CL– O acordo assinado com a TV Cabo é apenas para a transmissão de conteúdos? Ou existe a possibilidade de, no futuro, a EWTN poder vir a produzir e a difundir conteúdos locais?
E.L.– É uma possibilidade. Estaremos certamente interessados em incluir na nossa programação conteúdos locais. Já estamos a fazer isso na Austrália e na Nova Zelândia. Estamos a fazê-lo também na Índia, depois de termos assinado recentemente um acordo com a Mother TV. A Igreja Católica é uma Igreja universal e se nos fosse dada a possibilidade de conduzir um intercâmbio de conteúdos, seria extraordinário.

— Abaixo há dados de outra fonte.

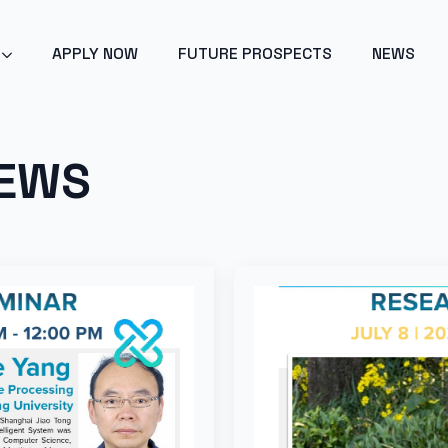
POINT 2024 - ARTIFICIAL INTELLIGENCE - GET EARLY ACC
APPLY NOW
FUTURE PROSPECTS
NEWS
NEWS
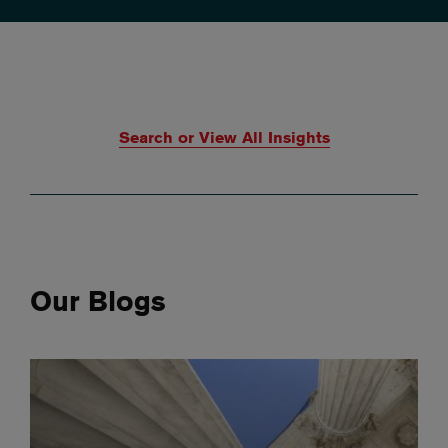
Search or View All Insights
Our Blogs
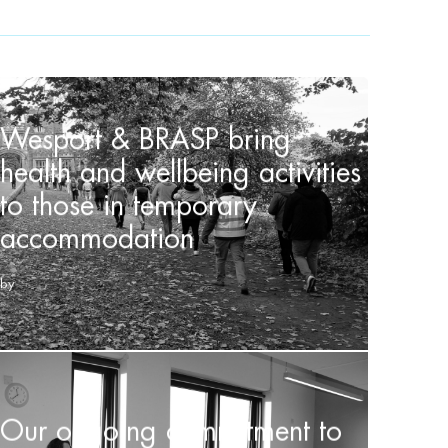
Wesport & BRASP bring
health and wellbeing activities
to those in temporary
accommodation
by
Our ongoing commitment to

CL– Em termos globais, como referia, a EWTN é a maior televisão católica do mundo. O grupo tem planos para estender ainda mais essa presença?

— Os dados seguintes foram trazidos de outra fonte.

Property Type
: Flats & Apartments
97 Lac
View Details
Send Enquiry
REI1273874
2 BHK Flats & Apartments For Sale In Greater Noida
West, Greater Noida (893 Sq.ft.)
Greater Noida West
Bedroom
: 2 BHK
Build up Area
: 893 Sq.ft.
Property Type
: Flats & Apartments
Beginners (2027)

E.L.– Seguramente. De facto, olhamos com muita seriedade para a maximização do uso de outras plataformas, como os novos meios de comunicação, tendo em conta particularmente as novas audiências com que nos deparamos. Há especialistas que dizem que uma fatia importante da audiência se está a afastar da televisão e da rádio, ainda que sejam consumidores ávidos da Internet. A nossa missão passa por garantir que conseguimos estar onde eles estão. Se eles estiverem disponíveis nas redes sociais, a nossa missão é a de estar nas redes sociais. A EWTN pode parecer conservadora, apelar sobretudo a pessoas que estão na casa dos quarenta e dos cinquenta anos, mas nas redes sociais estamos a tentar alcançar as novas gerações através da Agência Católica de Notícias. Temos mais de um milhão de seguidores. Por outro lado, temos uma outra marca nas redes sociais que se chama “Church Pop” e que se destina aos mais jovens. Com ela tentamos alcançar os jovens até aos 24 anos. Estamos a procurar conduzir um ajustamento não só em termos de programação, mas também em relação às plataformas que usamos. Temos de ir ao encontro das audiências, onde quer que elas estejam.

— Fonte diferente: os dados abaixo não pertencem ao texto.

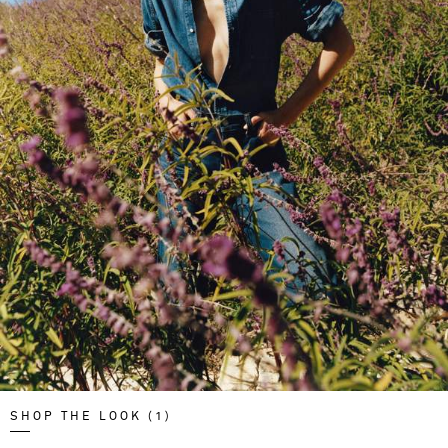
SHOP THE LOOK (1)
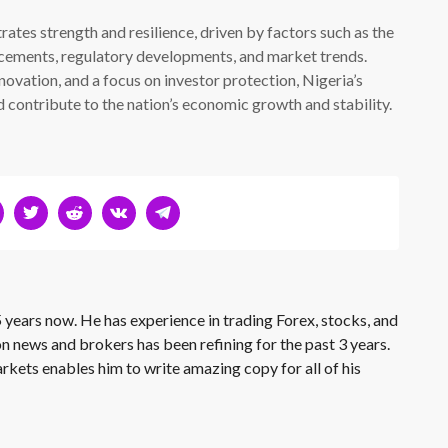
ates strength and resilience, driven by factors such as the
cements, regulatory developments, and market trends.
ovation, and a focus on investor protection, Nigeria’s
d contribute to the nation’s economic growth and stability.
 years now. He has experience in trading Forex, stocks, and
on news and brokers has been refining for the past 3 years.
rkets enables him to write amazing copy for all of his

CL– Com que desafios se depara a EWTN?
E.L.– Desafios? Bem, eu diria que são sobretudo desafios financeiros. Há medida que vamos crescendo, vamos necessitando de mais recursos financeiros, mas até ao momento Deus tem-se revelado generoso connosco. Temos vindo a operar tendo por base os donativos feitos por espectadores de todo o mundo e são eles que têm vindo a garantir a sobrevivência da EWTN ao longo dos últimos 38 anos. Pessoas que estudaram economia, que têm doutoramentos em economia, não conseguem entender como é que uma entidade como a EWTN conseguiu sobreviver tendo por base apenas a Divina Providência. A única explicação que podemos adiantar é a da nossa fé. Há 38 anos que assim é. A Madre Angélica diria «Se Deus tiver que nos derrubar, ele derrubar-nos-á. Talvez ele nos queira conduzir a algum lado».